EXERCISE OBJECTIVE ▸ Copy the passage on sharing research data, starting at "FAIR data for" and ending after "to do this.", and substitute "life cycle" for "lifecycle".

If you have followed good research data management throughout the course of a research project then your data will be well-organised, clearly documented and exist in open (non-proprietary) or common file formats. This will make sharing your data relatively easy when the time comes, although it is never too late to implement good data management. In order to share your data, best practice is to deposit your data in an appropriate data repository. Even if there are valid reasons to restrict access to some data (e.g. for data protection, ethical or legal reasons), then associated metadata, other documentation and perhaps a subset of the dataset (i.e. data requiring no restrictions) can still be deposited. 

You may be asking ‘What exactly is a data repository and how do I choose one for my data?’. If so, go to our Repository page as here you will find advice on how to choose an appropriate repository. The University of Cambridge has its own institutional repository for Cambridge staff and students –  called Apollo – and we provide instructions on how to deposit your dataset in Apollo.

The FAIR Principles

Sharing data in a repository is the best way to meet the FAIR principles. Applying the FAIR principles to your research data means making your data Findable, Accessible, Interoperable and Reusable. The FAIR principles can seem science-focused but they are equally relevant to arts, humanities and social sciences research. The following figure provides a simplified view of what the FAIR principles mean and what you need to do to meet them.

FAIR data for researchers

While the FAIR principles should be put into practice throughout the lifecycle of a research project, they are particularly relevant when it comes to sharing your data. It’s important to realise that all datasets can be made FAIR, including those that cannot be shared publicly as open data. The FAIR principles apply equally to datasets requiring restricted access (e.g. for ethical/legal reasons) – in these instances, metadata can be shared even if the dataset cannot, and access conditions should be clearly outlined (see data access statements).

The table below describes six steps to take during the course of your research and when sharing your data in order to make your data FAIR. Putting your data in an appropriate repository can go a long way toward helping you to do this.

DATASET SECTION ▸
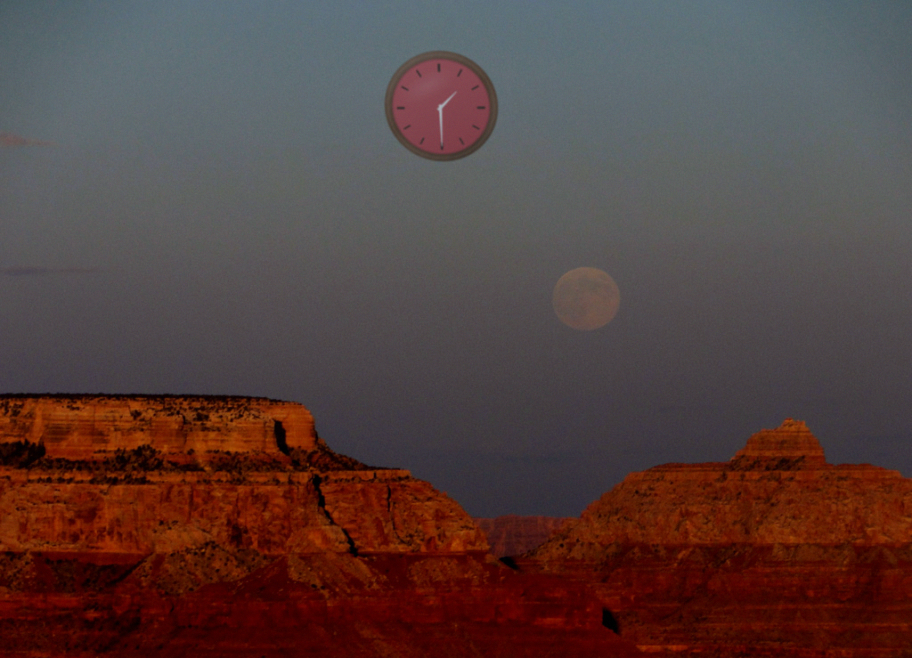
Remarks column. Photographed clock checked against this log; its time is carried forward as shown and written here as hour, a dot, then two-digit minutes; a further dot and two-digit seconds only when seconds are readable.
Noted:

REPLY TO THE EXERCISE ▸
FAIR data for researchers

While the FAIR principles should be put into practice throughout the life cycle of a research project, they are particularly relevant when it comes to sharing your data. It’s important to realise that all datasets can be made FAIR, including those that cannot be shared publicly as open data. The FAIR principles apply equally to datasets requiring restricted access (e.g. for ethical/legal reasons) – in these instances, metadata can be shared even if the dataset cannot, and access conditions should be clearly outlined (see data access statements).

The table below describes six steps to take during the course of your research and when sharing your data in order to make your data FAIR. Putting your data in an appropriate repository can go a long way toward helping you to do this.